> [Çözülecek Problem] Aşağıdaki evcil farelerle ilgili yazıdan "Salı, Ağustos 12, 2008" sözlerinden "saat sonra öldü." sözlerine kadar uzanan bölümü lütfen olduğu gibi kopyala.

> [Sunulan Alıntı]
Salı, Ağustos 12, 2008
keseğen
Bugün evde kaç kişi olduklarını sorduğum bir hastam:
“Eşim, çocuğum, bir de 9 tane fare” deyince şaka yapıyor sandım.
“Evinizde fare mi var?” dedim
“Ufak, büyümeyen, Gonzales denen cinslerden. 17 taneydi, 8 ’i öldü, çok hızlı ürüyorlar” dedi
Ben hala 8 fareyi kendilerinin yakalayıp öldürdüğünü sanarak
"Nasıl öldü?” diye sordum
“Bunlar hiç mikrop taşımadıklarından çok kolay hastalanıp ölüyorlar. Dün mesela, birisi sabahtan ishal oldu, 6 saat sonra öldü.
İki defa parmağımı ısırdılar, aşılarını yaptırıyoruz ama yine de veterinere götürdük. ‘İnşallah parmağınızdan bir şey kapıp ölmez’ dedi. O kadar temiz hayvanlar” dedi.

> [Sağlanan Veriler]

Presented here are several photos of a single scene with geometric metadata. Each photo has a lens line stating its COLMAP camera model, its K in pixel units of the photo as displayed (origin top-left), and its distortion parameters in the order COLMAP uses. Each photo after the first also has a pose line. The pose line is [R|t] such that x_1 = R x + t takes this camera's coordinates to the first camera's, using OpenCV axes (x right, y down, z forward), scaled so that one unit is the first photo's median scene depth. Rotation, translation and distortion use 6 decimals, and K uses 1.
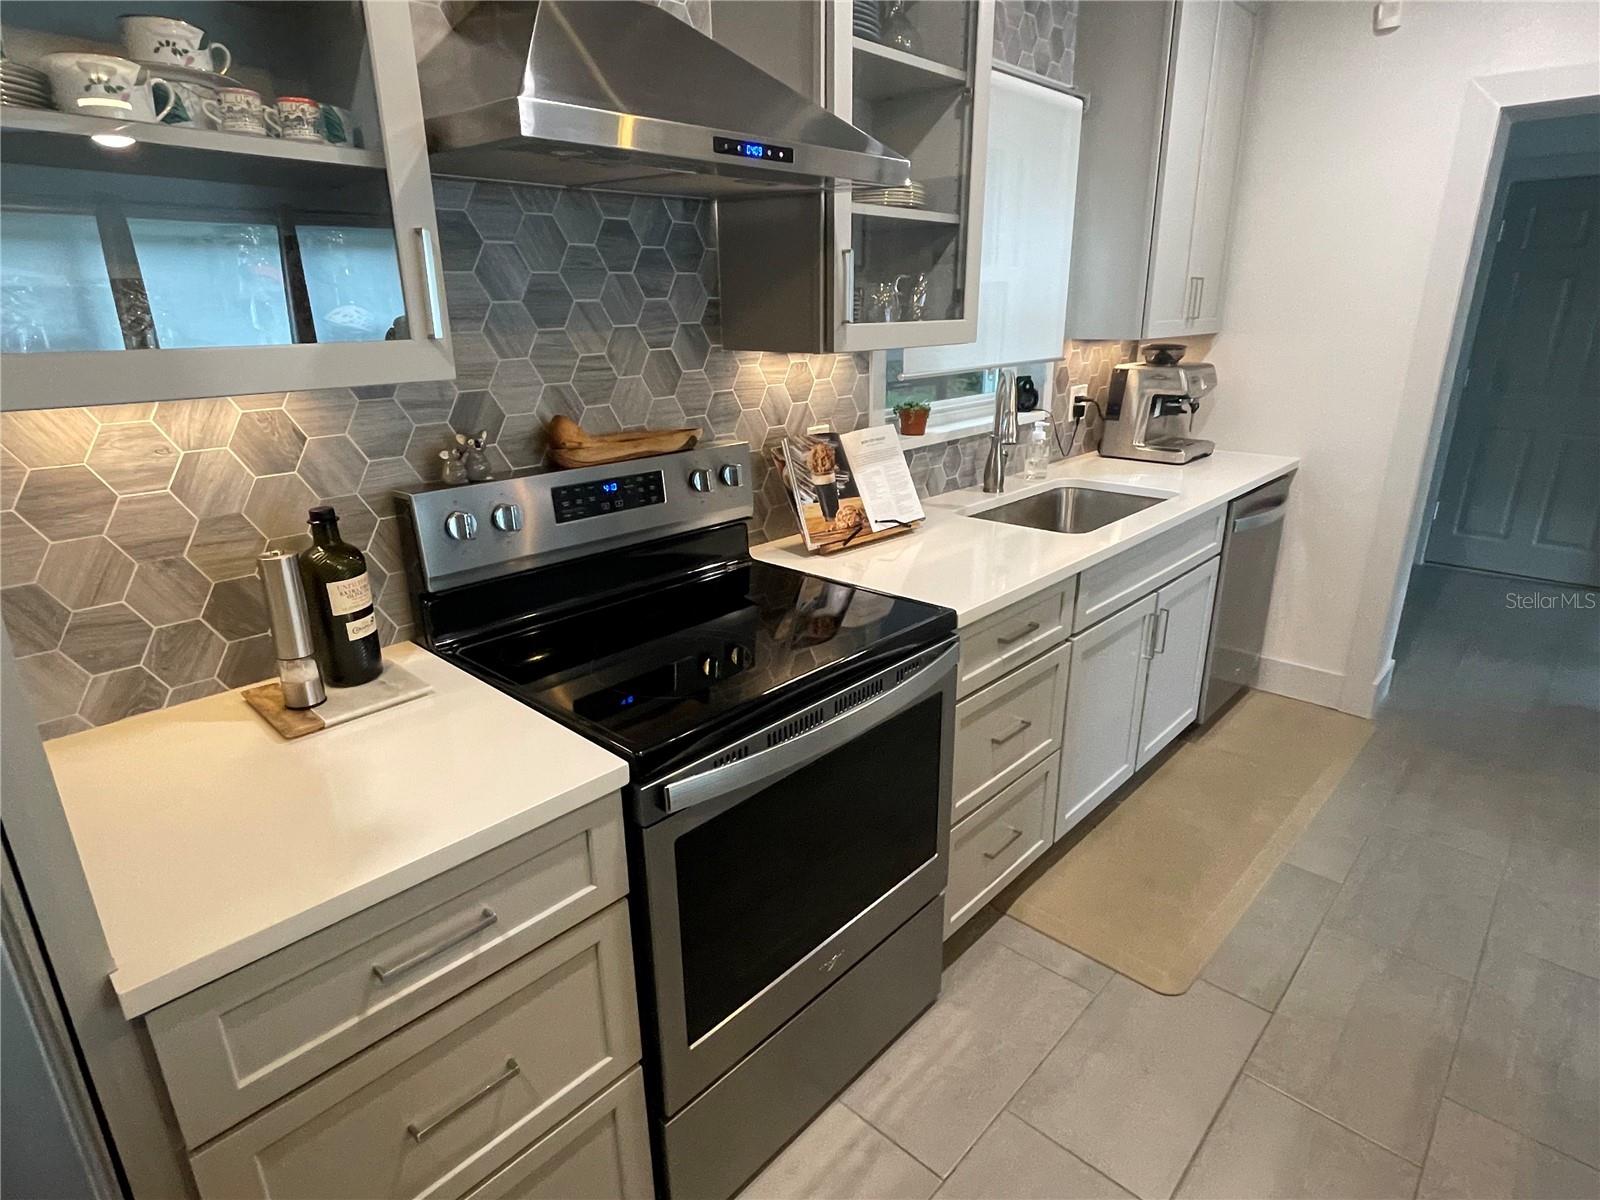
lens RADIAL K [[871.6, 0, 793.7], [0, 871.6, 603.1], [0, 0, 1]] dist [-0.010205, -0.000179]
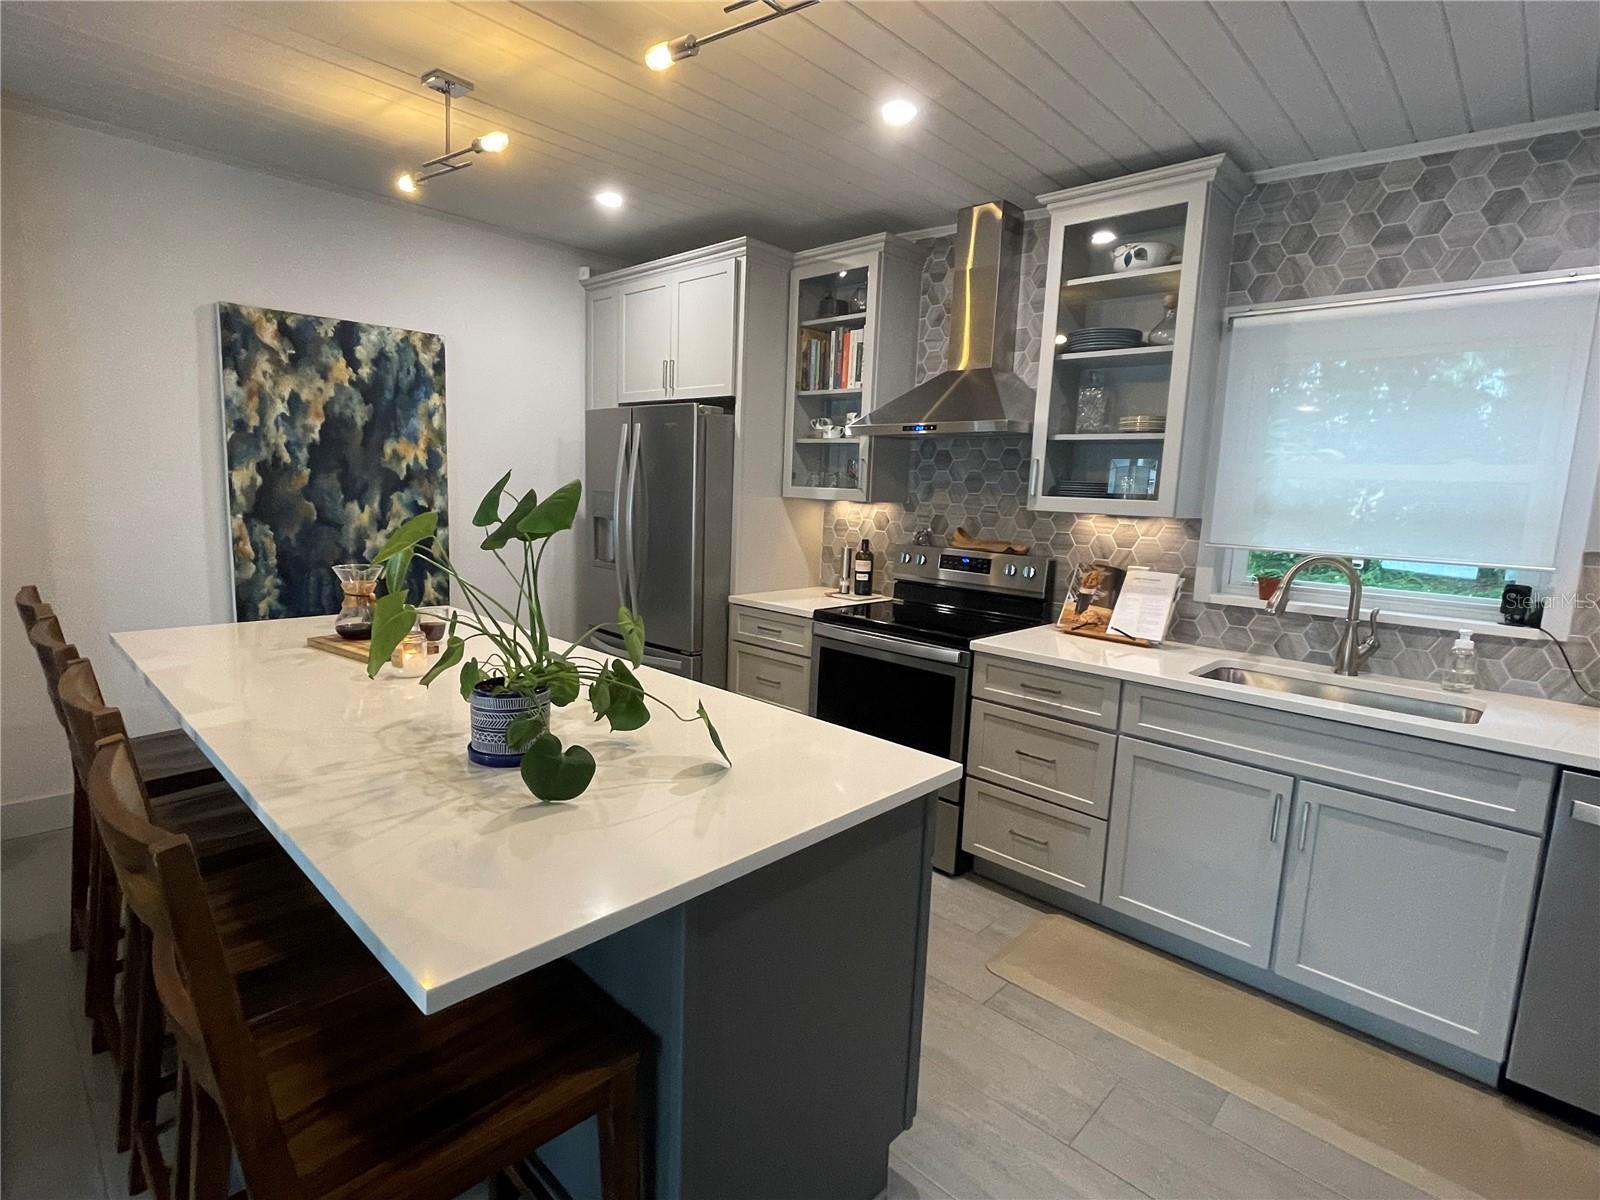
lens RADIAL K [[793.9, 0, 796.6], [0, 793.9, 597.3], [0, 0, 1]] dist [-0.000597, 0.000411]
pose [[-0.001881, 0.155630, -0.987814, 1.593886], [-0.358633, 0.921999, 0.145944, -0.162233], [0.933477, 0.354537, 0.054080, 0.439591]]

> [Alıştırma Sonucu]
Salı, Ağustos 12, 2008
keseğen
Bugün evde kaç kişi olduklarını sorduğum bir hastam:
“Eşim, çocuğum, bir de 9 tane fare” deyince şaka yapıyor sandım.
“Evinizde fare mi var?” dedim
“Ufak, büyümeyen, Gonzales denen cinslerden. 17 taneydi, 8 ’i öldü, çok hızlı ürüyorlar” dedi
Ben hala 8 fareyi kendilerinin yakalayıp öldürdüğünü sanarak
"Nasıl öldü?” diye sordum
“Bunlar hiç mikrop taşımadıklarından çok kolay hastalanıp ölüyorlar. Dün mesela, birisi sabahtan ishal oldu, 6 saat sonra öldü.